Data for this exercise START

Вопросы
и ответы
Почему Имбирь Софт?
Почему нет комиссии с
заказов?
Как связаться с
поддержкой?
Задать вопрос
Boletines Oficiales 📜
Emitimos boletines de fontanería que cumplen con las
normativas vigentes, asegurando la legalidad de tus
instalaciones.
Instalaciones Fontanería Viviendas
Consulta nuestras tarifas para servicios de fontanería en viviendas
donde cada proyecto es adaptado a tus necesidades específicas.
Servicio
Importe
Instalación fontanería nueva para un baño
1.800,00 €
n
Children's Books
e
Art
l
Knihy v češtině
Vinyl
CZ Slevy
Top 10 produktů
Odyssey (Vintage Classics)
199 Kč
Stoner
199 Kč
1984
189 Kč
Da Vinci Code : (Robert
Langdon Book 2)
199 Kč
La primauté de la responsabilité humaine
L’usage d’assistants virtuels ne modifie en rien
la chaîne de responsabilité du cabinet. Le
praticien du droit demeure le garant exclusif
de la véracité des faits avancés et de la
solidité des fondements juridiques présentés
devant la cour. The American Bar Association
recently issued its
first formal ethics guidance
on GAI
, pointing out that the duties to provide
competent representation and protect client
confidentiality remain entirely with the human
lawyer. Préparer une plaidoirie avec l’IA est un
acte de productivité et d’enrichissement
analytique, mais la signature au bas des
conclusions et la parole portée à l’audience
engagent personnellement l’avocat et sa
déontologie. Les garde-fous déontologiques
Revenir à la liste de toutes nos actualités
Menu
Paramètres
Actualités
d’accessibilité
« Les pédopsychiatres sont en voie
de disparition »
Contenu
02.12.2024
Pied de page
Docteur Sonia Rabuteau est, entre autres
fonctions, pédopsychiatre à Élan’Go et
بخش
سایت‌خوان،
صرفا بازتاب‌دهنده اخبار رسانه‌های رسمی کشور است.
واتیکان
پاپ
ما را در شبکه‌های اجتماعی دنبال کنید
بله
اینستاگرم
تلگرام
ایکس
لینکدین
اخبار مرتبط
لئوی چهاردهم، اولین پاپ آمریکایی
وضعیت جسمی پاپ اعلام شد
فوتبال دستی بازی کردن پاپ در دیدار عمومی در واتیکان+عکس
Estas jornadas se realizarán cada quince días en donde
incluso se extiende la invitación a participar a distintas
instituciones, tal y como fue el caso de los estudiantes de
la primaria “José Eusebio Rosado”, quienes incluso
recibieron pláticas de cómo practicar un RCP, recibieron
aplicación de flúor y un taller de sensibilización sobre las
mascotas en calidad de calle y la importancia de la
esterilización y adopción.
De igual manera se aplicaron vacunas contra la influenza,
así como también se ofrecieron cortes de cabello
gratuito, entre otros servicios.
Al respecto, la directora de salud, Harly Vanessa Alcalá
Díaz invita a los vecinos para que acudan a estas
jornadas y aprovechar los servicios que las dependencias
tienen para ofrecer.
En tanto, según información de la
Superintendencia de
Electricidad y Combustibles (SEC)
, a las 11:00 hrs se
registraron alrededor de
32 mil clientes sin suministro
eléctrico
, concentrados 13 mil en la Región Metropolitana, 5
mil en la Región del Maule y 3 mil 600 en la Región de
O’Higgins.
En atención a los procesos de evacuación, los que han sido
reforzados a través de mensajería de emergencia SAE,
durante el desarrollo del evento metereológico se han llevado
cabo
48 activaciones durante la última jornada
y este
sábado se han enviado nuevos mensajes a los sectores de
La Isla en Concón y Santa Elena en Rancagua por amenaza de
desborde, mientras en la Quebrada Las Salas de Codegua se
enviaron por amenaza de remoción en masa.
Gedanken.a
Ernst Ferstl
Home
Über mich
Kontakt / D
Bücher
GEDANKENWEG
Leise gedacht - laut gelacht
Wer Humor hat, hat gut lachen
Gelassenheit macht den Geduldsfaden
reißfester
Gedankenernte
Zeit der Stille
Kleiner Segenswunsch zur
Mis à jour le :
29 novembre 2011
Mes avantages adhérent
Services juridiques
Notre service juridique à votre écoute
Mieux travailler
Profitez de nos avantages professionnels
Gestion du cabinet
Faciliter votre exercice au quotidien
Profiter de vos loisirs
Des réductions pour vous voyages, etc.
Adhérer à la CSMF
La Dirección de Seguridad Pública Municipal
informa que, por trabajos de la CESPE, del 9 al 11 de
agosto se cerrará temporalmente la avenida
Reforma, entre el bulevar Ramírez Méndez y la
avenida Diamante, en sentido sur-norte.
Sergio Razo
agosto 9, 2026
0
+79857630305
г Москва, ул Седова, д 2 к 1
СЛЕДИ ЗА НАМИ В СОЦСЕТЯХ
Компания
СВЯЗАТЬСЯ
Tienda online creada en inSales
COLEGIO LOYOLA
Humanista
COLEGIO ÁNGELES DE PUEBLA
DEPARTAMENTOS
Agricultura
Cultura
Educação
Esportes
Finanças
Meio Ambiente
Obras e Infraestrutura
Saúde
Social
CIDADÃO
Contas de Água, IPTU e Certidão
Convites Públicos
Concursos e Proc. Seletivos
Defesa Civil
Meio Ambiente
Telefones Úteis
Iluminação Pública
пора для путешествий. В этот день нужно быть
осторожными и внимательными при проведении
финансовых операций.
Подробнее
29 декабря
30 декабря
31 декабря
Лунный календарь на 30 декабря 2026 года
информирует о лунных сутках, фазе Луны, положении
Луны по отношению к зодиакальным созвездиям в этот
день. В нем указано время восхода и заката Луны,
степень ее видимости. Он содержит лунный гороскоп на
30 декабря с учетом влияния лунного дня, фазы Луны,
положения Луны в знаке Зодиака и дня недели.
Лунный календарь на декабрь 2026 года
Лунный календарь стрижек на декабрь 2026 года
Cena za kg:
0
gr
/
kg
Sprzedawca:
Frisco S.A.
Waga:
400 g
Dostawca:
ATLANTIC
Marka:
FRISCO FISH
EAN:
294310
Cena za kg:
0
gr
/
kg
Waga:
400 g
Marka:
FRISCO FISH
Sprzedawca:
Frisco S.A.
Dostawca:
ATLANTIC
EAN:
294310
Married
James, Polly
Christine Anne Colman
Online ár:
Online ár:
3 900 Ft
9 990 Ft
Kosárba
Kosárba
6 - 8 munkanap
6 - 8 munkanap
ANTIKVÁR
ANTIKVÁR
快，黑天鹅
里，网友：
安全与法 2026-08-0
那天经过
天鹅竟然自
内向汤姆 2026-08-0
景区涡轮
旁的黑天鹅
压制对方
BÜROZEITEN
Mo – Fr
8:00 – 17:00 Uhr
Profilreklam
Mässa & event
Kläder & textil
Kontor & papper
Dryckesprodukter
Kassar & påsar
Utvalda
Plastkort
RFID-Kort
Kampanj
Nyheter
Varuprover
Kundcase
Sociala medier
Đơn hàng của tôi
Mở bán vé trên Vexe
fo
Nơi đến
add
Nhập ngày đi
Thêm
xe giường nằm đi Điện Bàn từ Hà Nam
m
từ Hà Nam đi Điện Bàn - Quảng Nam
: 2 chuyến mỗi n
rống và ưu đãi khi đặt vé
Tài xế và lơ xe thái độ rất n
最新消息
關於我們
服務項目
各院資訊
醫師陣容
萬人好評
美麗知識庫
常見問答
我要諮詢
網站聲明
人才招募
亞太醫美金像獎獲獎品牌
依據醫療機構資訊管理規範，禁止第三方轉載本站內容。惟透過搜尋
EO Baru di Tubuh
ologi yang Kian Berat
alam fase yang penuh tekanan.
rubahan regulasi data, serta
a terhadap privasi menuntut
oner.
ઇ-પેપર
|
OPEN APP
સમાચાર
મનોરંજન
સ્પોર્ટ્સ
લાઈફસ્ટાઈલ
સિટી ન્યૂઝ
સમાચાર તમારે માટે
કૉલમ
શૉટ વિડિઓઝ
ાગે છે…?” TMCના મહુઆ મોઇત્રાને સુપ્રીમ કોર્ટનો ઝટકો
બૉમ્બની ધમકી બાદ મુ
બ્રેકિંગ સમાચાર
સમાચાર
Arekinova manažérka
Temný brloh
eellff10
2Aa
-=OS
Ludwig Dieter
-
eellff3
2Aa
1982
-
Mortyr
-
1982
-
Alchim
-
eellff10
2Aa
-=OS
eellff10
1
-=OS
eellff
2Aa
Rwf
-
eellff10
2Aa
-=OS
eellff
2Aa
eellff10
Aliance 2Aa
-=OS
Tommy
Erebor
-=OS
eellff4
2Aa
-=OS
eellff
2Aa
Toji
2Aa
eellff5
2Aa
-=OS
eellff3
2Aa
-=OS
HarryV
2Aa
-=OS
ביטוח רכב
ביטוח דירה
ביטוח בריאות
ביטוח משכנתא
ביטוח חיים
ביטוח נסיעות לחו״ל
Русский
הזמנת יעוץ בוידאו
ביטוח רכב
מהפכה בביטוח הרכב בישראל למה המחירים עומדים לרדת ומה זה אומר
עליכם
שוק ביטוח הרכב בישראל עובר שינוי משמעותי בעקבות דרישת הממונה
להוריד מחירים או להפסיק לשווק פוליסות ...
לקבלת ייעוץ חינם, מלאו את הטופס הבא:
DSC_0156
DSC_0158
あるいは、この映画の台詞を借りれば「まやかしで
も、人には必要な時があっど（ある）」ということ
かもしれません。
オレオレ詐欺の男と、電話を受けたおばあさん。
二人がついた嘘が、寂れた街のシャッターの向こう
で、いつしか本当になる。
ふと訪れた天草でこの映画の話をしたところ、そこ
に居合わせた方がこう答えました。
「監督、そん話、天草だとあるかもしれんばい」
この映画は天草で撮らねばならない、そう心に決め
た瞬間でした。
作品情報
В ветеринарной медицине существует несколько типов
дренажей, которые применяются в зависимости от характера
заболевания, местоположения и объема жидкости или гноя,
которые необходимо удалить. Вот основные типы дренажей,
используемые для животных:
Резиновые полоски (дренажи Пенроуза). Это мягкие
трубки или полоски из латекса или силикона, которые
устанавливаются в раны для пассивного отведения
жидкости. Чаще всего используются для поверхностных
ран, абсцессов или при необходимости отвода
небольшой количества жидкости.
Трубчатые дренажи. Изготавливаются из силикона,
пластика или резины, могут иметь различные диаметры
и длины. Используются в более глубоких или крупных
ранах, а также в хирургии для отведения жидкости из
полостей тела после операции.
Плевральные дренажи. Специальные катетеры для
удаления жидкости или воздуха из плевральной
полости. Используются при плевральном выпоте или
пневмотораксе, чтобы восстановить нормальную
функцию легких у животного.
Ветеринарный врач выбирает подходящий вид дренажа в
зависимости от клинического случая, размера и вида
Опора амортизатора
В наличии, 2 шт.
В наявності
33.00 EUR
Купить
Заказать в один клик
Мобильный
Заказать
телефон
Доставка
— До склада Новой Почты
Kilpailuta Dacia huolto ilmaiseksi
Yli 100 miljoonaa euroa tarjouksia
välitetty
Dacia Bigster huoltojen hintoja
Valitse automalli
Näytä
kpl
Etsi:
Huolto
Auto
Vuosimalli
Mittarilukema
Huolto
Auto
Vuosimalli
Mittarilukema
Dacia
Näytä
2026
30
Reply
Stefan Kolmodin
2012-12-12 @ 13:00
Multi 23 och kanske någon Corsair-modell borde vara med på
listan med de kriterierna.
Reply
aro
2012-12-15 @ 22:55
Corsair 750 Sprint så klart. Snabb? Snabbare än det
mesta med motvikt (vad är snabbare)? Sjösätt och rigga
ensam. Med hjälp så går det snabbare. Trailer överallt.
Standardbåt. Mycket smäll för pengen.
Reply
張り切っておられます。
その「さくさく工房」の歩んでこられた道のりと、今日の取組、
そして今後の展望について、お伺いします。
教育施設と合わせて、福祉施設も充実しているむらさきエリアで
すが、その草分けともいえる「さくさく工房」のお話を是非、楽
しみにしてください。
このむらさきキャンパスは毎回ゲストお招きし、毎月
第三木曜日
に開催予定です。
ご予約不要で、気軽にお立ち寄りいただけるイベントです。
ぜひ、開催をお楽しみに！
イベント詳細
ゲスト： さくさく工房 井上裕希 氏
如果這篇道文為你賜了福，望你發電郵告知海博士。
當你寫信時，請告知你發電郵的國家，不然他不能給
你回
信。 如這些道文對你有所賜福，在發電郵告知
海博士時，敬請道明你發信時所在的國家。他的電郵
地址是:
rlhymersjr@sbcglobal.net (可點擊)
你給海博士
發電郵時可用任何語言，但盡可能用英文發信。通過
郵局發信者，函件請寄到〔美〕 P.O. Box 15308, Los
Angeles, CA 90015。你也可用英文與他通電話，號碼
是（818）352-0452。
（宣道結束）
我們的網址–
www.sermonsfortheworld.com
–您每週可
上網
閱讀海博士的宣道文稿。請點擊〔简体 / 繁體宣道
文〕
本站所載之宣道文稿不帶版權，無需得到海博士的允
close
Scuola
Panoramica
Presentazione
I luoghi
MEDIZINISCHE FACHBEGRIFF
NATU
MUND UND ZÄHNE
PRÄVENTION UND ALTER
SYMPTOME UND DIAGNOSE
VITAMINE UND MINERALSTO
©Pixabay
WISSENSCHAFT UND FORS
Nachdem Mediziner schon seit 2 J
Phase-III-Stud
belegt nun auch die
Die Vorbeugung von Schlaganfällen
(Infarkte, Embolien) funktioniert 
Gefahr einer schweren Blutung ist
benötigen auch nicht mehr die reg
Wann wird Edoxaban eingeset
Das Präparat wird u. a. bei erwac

Data for this exercise END

» Exercise instructions: Please turn everything from the first line above down to and including the line containing "la chaîne de responsabilité du cabinet. Le" into a numbered list, leaving out any blank lines.

» Finished task:
1. Вопросы
2. и ответы
3. Почему Имбирь Софт?
4. Почему нет комиссии с
5. заказов?
6. Как связаться с
7. поддержкой?
8. Задать вопрос
9. Boletines Oficiales 📜
10. Emitimos boletines de fontanería que cumplen con las
11. normativas vigentes, asegurando la legalidad de tus
12. instalaciones.
13. Instalaciones Fontanería Viviendas
14. Consulta nuestras tarifas para servicios de fontanería en viviendas
15. donde cada proyecto es adaptado a tus necesidades específicas.
16. Servicio
17. Importe
18. Instalación fontanería nueva para un baño
19. 1.800,00 €
20. n
21. Children's Books
22. e
23. Art
24. l
25. Knihy v češtině
26. Vinyl
27. CZ Slevy
28. Top 10 produktů
29. Odyssey (Vintage Classics)
30. 199 Kč
31. Stoner
32. 199 Kč
33. 1984
34. 189 Kč
35. Da Vinci Code : (Robert
36. Langdon Book 2)
37. 199 Kč
38. La primauté de la responsabilité humaine
39. L’usage d’assistants virtuels ne modifie en rien
40. la chaîne de responsabilité du cabinet. Le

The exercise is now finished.